[GIVEN ENTRIES — start]

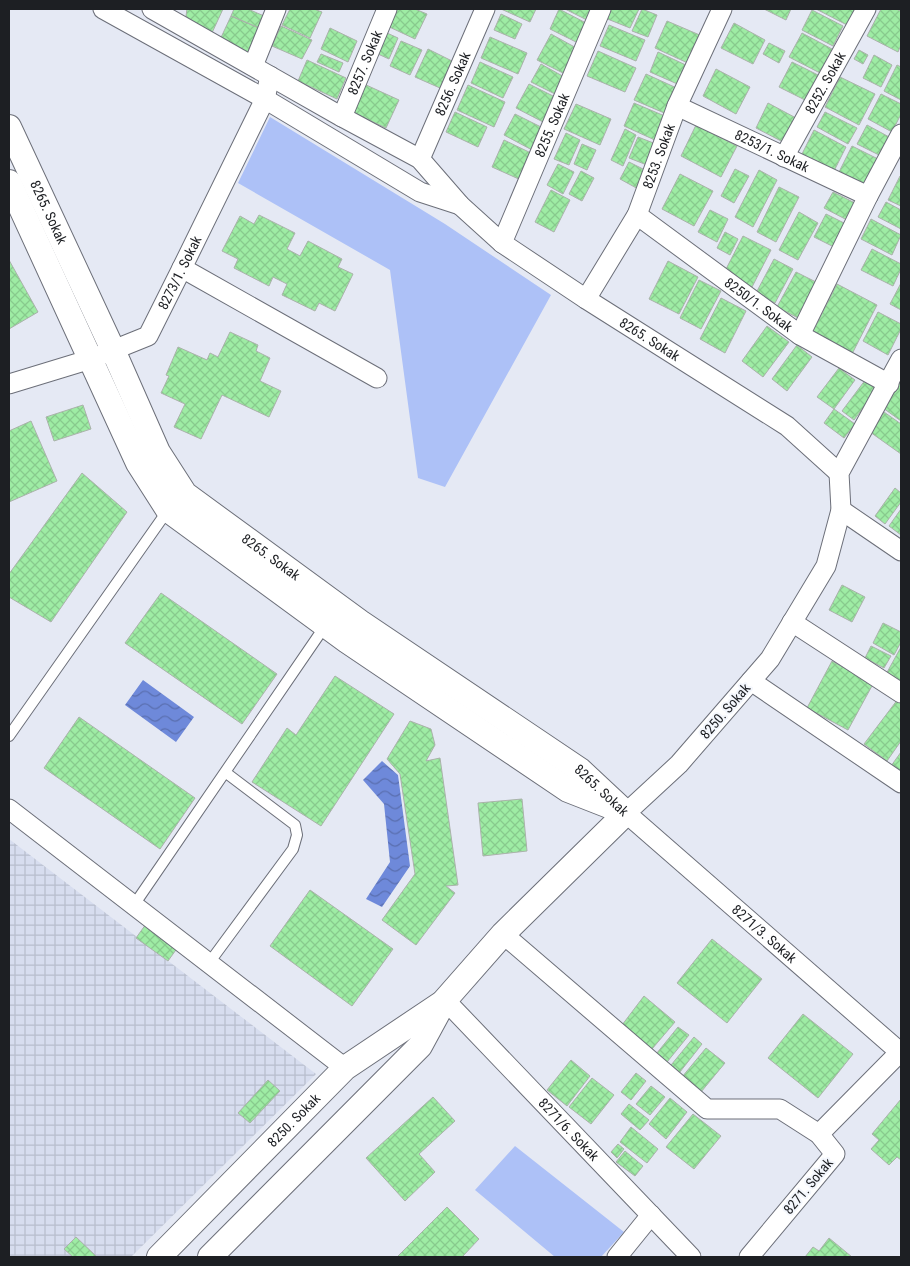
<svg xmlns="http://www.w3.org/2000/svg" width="910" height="1266" font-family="'Roboto Condensed',sans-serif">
<defs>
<pattern id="industrial-grid" width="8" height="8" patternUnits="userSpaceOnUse" patternTransform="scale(1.25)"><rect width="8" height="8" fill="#d7ddef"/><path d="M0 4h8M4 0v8" fill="none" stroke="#b8bdcd"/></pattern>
<pattern id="water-waves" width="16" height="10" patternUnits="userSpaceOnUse" patternTransform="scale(1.25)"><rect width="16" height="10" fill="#6e89da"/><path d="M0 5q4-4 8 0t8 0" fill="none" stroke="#5a6fb0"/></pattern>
<pattern id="building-cross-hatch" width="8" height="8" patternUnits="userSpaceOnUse" patternTransform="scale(1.25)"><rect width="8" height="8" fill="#9eeca4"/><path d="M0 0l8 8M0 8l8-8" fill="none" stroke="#88ca8d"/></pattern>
</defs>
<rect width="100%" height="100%" fill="#e5e9f4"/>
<path fill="url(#industrial-grid)" d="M9 839 316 1074 131 1257H9Z"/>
<path fill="#adc1f7" d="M270 117 445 224 551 295 445 487 418 478 390 270 238 183Z
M515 1146 624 1232 601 1257H555L475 1190Z"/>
<path fill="url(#water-waves)" d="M143 680 194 717 176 742 125 705Z
M382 761 398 775 410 866 382 907 366 899 390 862 384 804 363 780Z"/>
<path fill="url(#building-cross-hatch)" stroke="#aab2aa" d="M187 9H223L211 35 190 23 186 16Z
M234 9H248L264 16 259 28 231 16Z
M290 9H314L322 12 310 38 282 25Z
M390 9H415L427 14 415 39 383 24Z
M501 9H536L530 22Z
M559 9 588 24 578 43 550 29Z
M565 9H596L589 21Z
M609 9H639L630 28 605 18Z
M642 9 657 15 648 37 632 31Z
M764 9H791L786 20Z
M816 9H858L849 26Z
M881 9H896L901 11V45L898 52 867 36Z
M812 10 843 26 833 46 802 30Z
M501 14 522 24 515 39 494 30Z
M231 16 259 28 246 56 218 44Z
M667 21 702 36 690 64 655 48Z
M734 23 765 40 753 64 721 48Z
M609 25 645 40 636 61 600 46Z
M281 26 312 40 302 59 272 46Z
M330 28 357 41 348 62 321 49Z
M387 33 398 38 389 59 378 54Z
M802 33 834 50 822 74 789 57Z
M551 34 580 50 567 75 537 60Z
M490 37 527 53 518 74 481 58Z
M401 41 422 50 410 75 390 66Z
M769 43 785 51 779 63 763 54Z
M428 49 452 61 440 88 415 77Z
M859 50 868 55 863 64 854 59Z
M598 51 636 68 625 92 587 76Z
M658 52 690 67 682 86 650 72Z
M321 54 343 63 339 72 317 62Z
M874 55 892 65 881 87 863 78Z
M307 60 346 78 337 99 298 81Z
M480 62 513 77 503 98 471 83Z
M792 62 820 76 807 101 779 87Z
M541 64 566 78 557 95 531 82Z
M897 65 901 67V100L884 91Z
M716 69 750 87 736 114 703 96Z
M646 74 681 90 669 115 634 100Z
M840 77 875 94 859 125 825 107Z
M364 84 399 100 386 128 352 112Z
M529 84 557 98 545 123 516 108Z
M468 85 505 102 494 127 457 110Z
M881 94 901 104V114L892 132 868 119Z
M634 103 667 117 657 141 624 126Z
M768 103 796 118 783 142 756 128Z
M576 104 611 119 600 145 564 129Z
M455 112 487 127 478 147 446 132Z
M825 112 857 128 848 144 817 127Z
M515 114 545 129 534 151 504 135Z
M696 125 737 146 721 177 681 156Z
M867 125 891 138 881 156 857 144Z
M625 129 636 135 623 166 611 160Z
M814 130 846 147 832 175 800 158Z
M566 133 580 140 569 165 554 159Z
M638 137 656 144 647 165 629 158Z
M504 140 533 154 521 180 492 167Z
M582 144 596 150 587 170 574 164Z
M852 146 880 160 867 187 839 172Z
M629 162 649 172 640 190 620 179Z
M558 164 574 172 563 194 547 185Z
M735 169 749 176 734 203 721 196Z
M759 170 777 180 753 227 735 217Z
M581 171 594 178 582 201 569 194Z
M680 174 713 191 694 226 662 209Z
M900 176 901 177V206L888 200Z
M779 187 799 197 776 242 757 232Z
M551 190 570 200 554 232 535 222Z
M833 192 857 204 849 221 824 208Z
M886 202 901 210V229L878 217Z
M710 210 728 219 717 242 698 232Z
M799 212 818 223 798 260 779 250Z
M826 214 848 225 836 248 814 237Z
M259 215 295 233 287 249 300 256 308 241 342 259 338 267 353 274 335 311 319 303 315 311 282 295 287 284 273 277 269 286 234 268 238 259 222 251 240 216 254 224Z
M871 219 901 235 892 255 861 239Z
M725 232 738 239 730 255 717 248Z
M743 236 771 250 752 287 724 273Z
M872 249 901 264V269L893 286 861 270Z
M774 259 793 269 775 303 756 293Z
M9 260 38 312 9 329Z
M668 261 698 277 679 314 649 299Z
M796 272 820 284 802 320 777 307Z
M699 280 721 291 701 329 680 318Z
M901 283V310L890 304Z
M837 284 877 305 852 354 812 333Z
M721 298 746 311 725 353 700 339Z
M878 312 901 324V329L888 355 863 341Z
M767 326 789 342 763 377 742 361Z
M230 332 258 345 256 351 270 358 260 381 281 391 269 417 222 395 201 439 174 427 185 404 161 393 169 376 166 375 178 347 207 360 210 353 218 357Z
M797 345 812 357 787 391 772 379Z
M839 368 855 380 834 409 817 397Z
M866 379 878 388 854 420 842 411Z
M901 381V421L883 408Z
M83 405 91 429 54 441 46 417Z
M834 409 855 424 844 438 824 423Z
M884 412 901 424V454L870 432Z
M31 421 57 481 9 502V431Z
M82 473 127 512 51 622 9 597V574Z
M895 488 901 493V502L885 524 875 516Z
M901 509V535L889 526Z
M842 585 865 597 852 622 829 610Z
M161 593 277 674 242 724 125 643Z
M883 623 901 632V642L894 655 873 643Z
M871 646 891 656 884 668 865 658Z
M901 647V685L885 676Z
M832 661 873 684 848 730 807 708Z
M335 676 394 714 321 826 252 782 287 728 296 735Z
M898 699 901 701V741L887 761 864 744Z
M79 717 195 798 160 849 44 768Z
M410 721 431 729 435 745 426 761 440 758 458 885 446 886 455 893 416 945 382 920 415 874 400 774 387 759Z
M901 752V774L891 766Z
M522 799 527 851 483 856 478 803Z
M310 890 393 949 352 1006 270 946Z
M146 924 178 947 168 961 136 938Z
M712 939 762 979 727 1023 677 983Z
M644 996 675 1022 652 1049 622 1025Z
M803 1014 853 1054 818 1098 768 1058Z
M678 1027 689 1035 663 1067 652 1059Z
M694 1037 702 1044 676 1077 667 1070Z
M706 1048 725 1063 701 1092 682 1077Z
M571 1060 590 1076 567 1106 547 1090Z
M636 1073 646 1081 631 1100 621 1092Z
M592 1078 614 1095 591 1124 569 1107Z
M268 1080 280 1091 250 1123 238 1113Z
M651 1086 665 1097 650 1115 636 1104Z
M433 1097 455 1121 419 1154 435 1172 405 1201 366 1158Z
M670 1098 687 1112 666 1139 649 1124Z
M901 1099V1160L897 1157 889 1165 871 1149 879 1140 872 1134Z
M629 1104 649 1120 640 1130 621 1114Z
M693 1114 721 1136 694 1169 666 1147Z
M631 1127 658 1149 647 1163 620 1142Z
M618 1144 624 1149 617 1158 611 1152Z
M625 1151 643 1166 635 1176 616 1162Z
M447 1207 479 1239 462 1257H397Z
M76 1237 97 1257H73L64 1249Z
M829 1238 852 1257H805L813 1247 819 1251Z"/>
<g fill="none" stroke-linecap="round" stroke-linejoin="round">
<defs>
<path id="service" d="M9 736 168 510
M134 905 325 626
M209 963 293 849 297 835 295 825 225 772"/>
<g id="minor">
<path d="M103 9 265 99 420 192 460 205"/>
<path id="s1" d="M152 9 342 117 420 159 460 205 502 243 586 299 787 426 839 473"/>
<path d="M253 66 276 9"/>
<path id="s2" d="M677 106 868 196"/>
<path id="s3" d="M342 117 387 9"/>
<path id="s4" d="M784 157 866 9"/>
<path id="s5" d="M420 159 485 9"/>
<path id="s6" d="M637 215 800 335 889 384"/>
<path id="s7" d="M502 243 601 9"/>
<path d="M182 268 377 378"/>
<path id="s8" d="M586 299 637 215 677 106 722 9"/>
<path d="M800 335 868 196 901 134"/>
<path id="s9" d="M901 359 839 473 841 510 826 566 770 659 679 764 626 813 901 1053"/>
<path id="s10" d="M9 384 91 359 148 336 182 268 265 99 270 76"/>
<path d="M841 510 901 551"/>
<path d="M792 622 901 693"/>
<path d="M751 681 901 783"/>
<path d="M9 809 345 1068"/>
<path d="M503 934 707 1109H780L819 1134 835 1154 749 1257"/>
<path id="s11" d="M445 1000 691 1257"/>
<path d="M819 1134 901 1051"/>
<path d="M617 1257 651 1215"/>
</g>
<g id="tertiary">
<path id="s12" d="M9 127 113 350 158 452 185 494 360 622 580 770 626 813"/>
<path d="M9 182 138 463 168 510 347 641 568 790 614 808"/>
<path id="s13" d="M159 1257 345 1068 442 1003"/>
<path d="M210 1257 420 1046 445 1000 503 934 626 813"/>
</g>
</defs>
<use href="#service" stroke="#6c6f79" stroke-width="12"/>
<use href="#minor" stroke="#6c6f79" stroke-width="21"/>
<use href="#tertiary" stroke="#6c6f79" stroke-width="26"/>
<use href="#service" stroke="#fff" stroke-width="10"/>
<use href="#minor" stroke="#fff" stroke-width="19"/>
<use href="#tertiary" stroke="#fff" stroke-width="24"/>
</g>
<g text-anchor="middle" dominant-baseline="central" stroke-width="4" stroke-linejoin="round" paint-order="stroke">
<g font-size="14" fill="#1d1f23" stroke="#f4f7fd">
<text stroke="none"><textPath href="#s3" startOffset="59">8257. Sokak</textPath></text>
<text stroke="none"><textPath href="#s4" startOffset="85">8252. Sokak</textPath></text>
<text stroke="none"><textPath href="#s5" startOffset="82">8256. Sokak</textPath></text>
<text stroke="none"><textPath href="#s7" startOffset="128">8255. Sokak</textPath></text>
<text stroke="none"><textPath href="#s2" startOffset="105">8253/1. Sokak</textPath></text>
<text stroke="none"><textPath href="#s8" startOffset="161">8253. Sokak</textPath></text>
<text stroke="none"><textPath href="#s12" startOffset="94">8265. Sokak</textPath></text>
<text stroke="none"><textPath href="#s10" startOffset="218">8273/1. Sokak</textPath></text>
<text stroke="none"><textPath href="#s6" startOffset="151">8250/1. Sokak</textPath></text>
<text stroke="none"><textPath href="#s1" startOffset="601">8265. Sokak</textPath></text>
<text stroke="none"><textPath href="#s12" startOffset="514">8265. Sokak</textPath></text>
<text transform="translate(725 711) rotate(-49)">8250. Sokak</text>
<text stroke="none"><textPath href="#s12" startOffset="919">8265. Sokak</textPath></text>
<text stroke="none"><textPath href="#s9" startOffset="728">8271/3. Sokak</textPath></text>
<text stroke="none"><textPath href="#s13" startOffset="192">8250. Sokak</textPath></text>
<text stroke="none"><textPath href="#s11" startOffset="179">8271/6. Sokak</textPath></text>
<text transform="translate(808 1186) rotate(-50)">8271. Sokak</text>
</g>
</g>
<rect width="910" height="1266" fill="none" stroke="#1d1f23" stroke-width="20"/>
</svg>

[GIVEN ENTRIES — finish]

Give back, exactly as written, the stretch from the line with "M668 261 698 277 679 314 649 299Z" through the line with "M829 1238 852", and no other lines from the records above.

■ PROBLEM SOLUTION
M668 261 698 277 679 314 649 299Z
M796 272 820 284 802 320 777 307Z
M699 280 721 291 701 329 680 318Z
M901 283V310L890 304Z
M837 284 877 305 852 354 812 333Z
M721 298 746 311 725 353 700 339Z
M878 312 901 324V329L888 355 863 341Z
M767 326 789 342 763 377 742 361Z
M230 332 258 345 256 351 270 358 260 381 281 391 269 417 222 395 201 439 174 427 185 404 161 393 169 376 166 375 178 347 207 360 210 353 218 357Z
M797 345 812 357 787 391 772 379Z
M839 368 855 380 834 409 817 397Z
M866 379 878 388 854 420 842 411Z
M901 381V421L883 408Z
M83 405 91 429 54 441 46 417Z
M834 409 855 424 844 438 824 423Z
M884 412 901 424V454L870 432Z
M31 421 57 481 9 502V431Z
M82 473 127 512 51 622 9 597V574Z
M895 488 901 493V502L885 524 875 516Z
M901 509V535L889 526Z
M842 585 865 597 852 622 829 610Z
M161 593 277 674 242 724 125 643Z
M883 623 901 632V642L894 655 873 643Z
M871 646 891 656 884 668 865 658Z
M901 647V685L885 676Z
M832 661 873 684 848 730 807 708Z
M335 676 394 714 321 826 252 782 287 728 296 735Z
M898 699 901 701V741L887 761 864 744Z
M79 717 195 798 160 849 44 768Z
M410 721 431 729 435 745 426 761 440 758 458 885 446 886 455 893 416 945 382 920 415 874 400 774 387 759Z
M901 752V774L891 766Z
M522 799 527 851 483 856 478 803Z
M310 890 393 949 352 1006 270 946Z
M146 924 178 947 168 961 136 938Z
M712 939 762 979 727 1023 677 983Z
M644 996 675 1022 652 1049 622 1025Z
M803 1014 853 1054 818 1098 768 1058Z
M678 1027 689 1035 663 1067 652 1059Z
M694 1037 702 1044 676 1077 667 1070Z
M706 1048 725 1063 701 1092 682 1077Z
M571 1060 590 1076 567 1106 547 1090Z
M636 1073 646 1081 631 1100 621 1092Z
M592 1078 614 1095 591 1124 569 1107Z
M268 1080 280 1091 250 1123 238 1113Z
M651 1086 665 1097 650 1115 636 1104Z
M433 1097 455 1121 419 1154 435 1172 405 1201 366 1158Z
M670 1098 687 1112 666 1139 649 1124Z
M901 1099V1160L897 1157 889 1165 871 1149 879 1140 872 1134Z
M629 1104 649 1120 640 1130 621 1114Z
M693 1114 721 1136 694 1169 666 1147Z
M631 1127 658 1149 647 1163 620 1142Z
M618 1144 624 1149 617 1158 611 1152Z
M625 1151 643 1166 635 1176 616 1162Z
M447 1207 479 1239 462 1257H397Z
M76 1237 97 1257H73L64 1249Z
M829 1238 852 1257H805L813 1247 819 1251Z"/>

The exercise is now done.